▶ _Exercise data_:
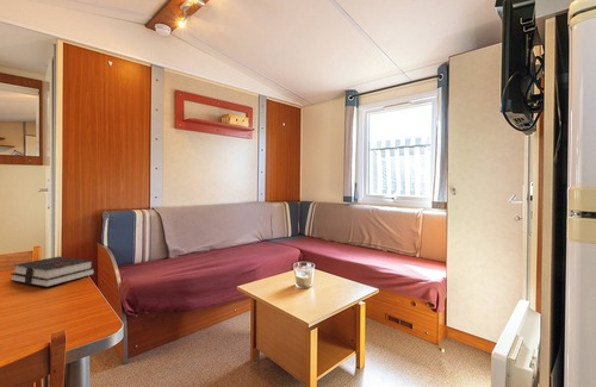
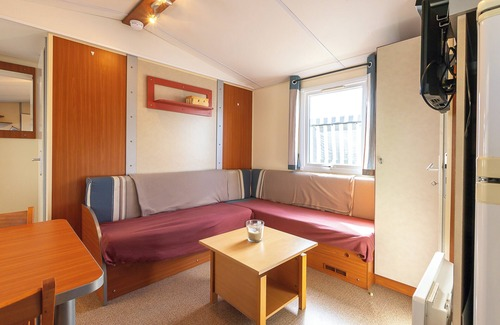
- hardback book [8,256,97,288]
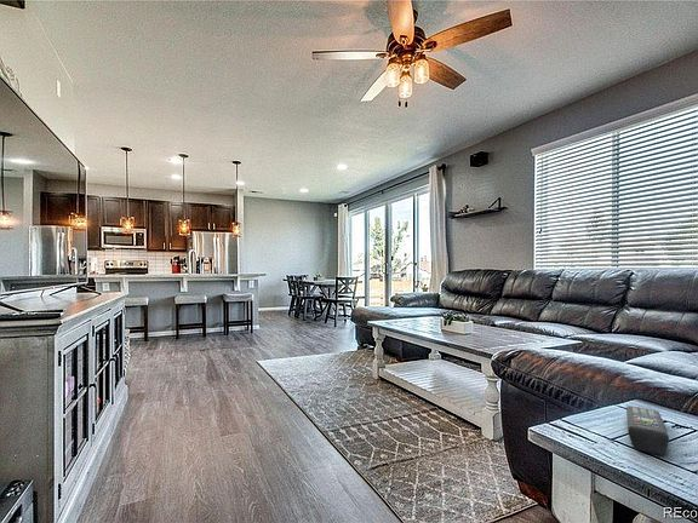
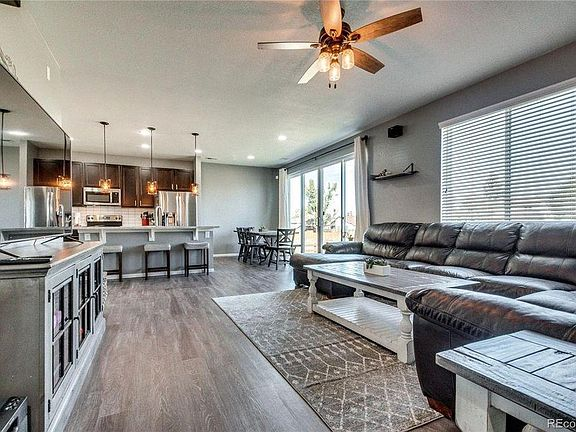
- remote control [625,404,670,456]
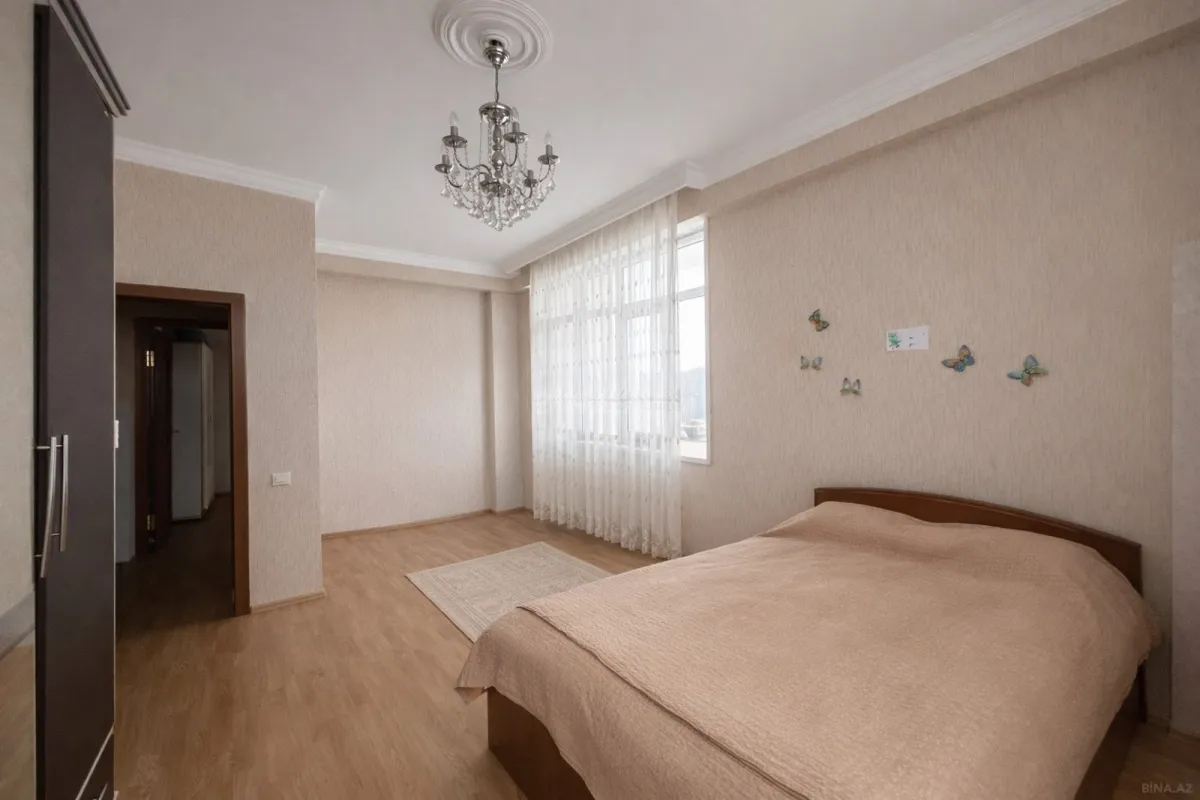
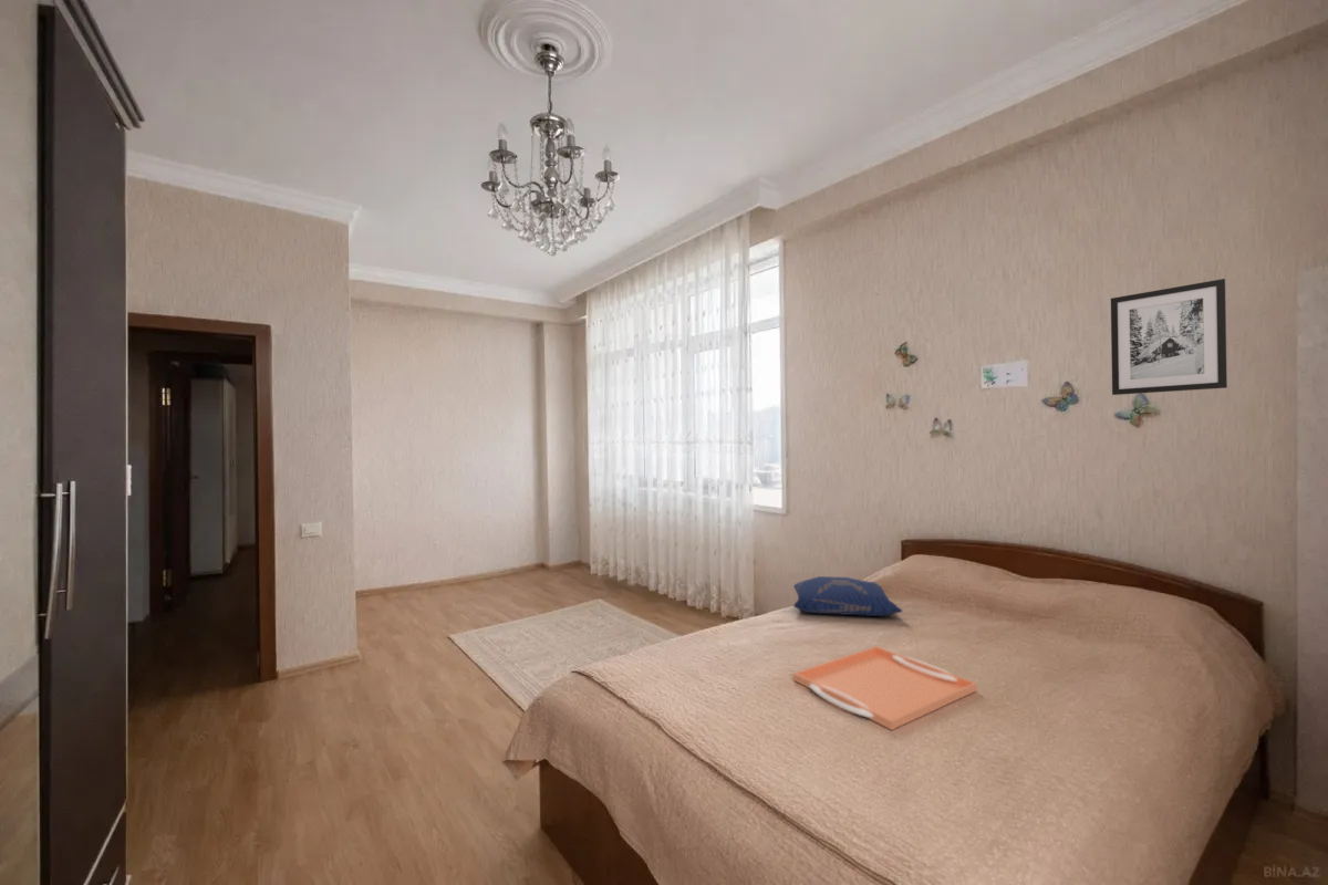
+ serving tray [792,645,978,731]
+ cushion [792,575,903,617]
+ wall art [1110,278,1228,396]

▶ _Work instructions_:
Every line above has to be output exactly; the pictures must be dropped.

▶ _Answer space_:
- hardback book [8,256,97,288]
- remote control [625,404,670,456]
+ serving tray [792,645,978,731]
+ cushion [792,575,903,617]
+ wall art [1110,278,1228,396]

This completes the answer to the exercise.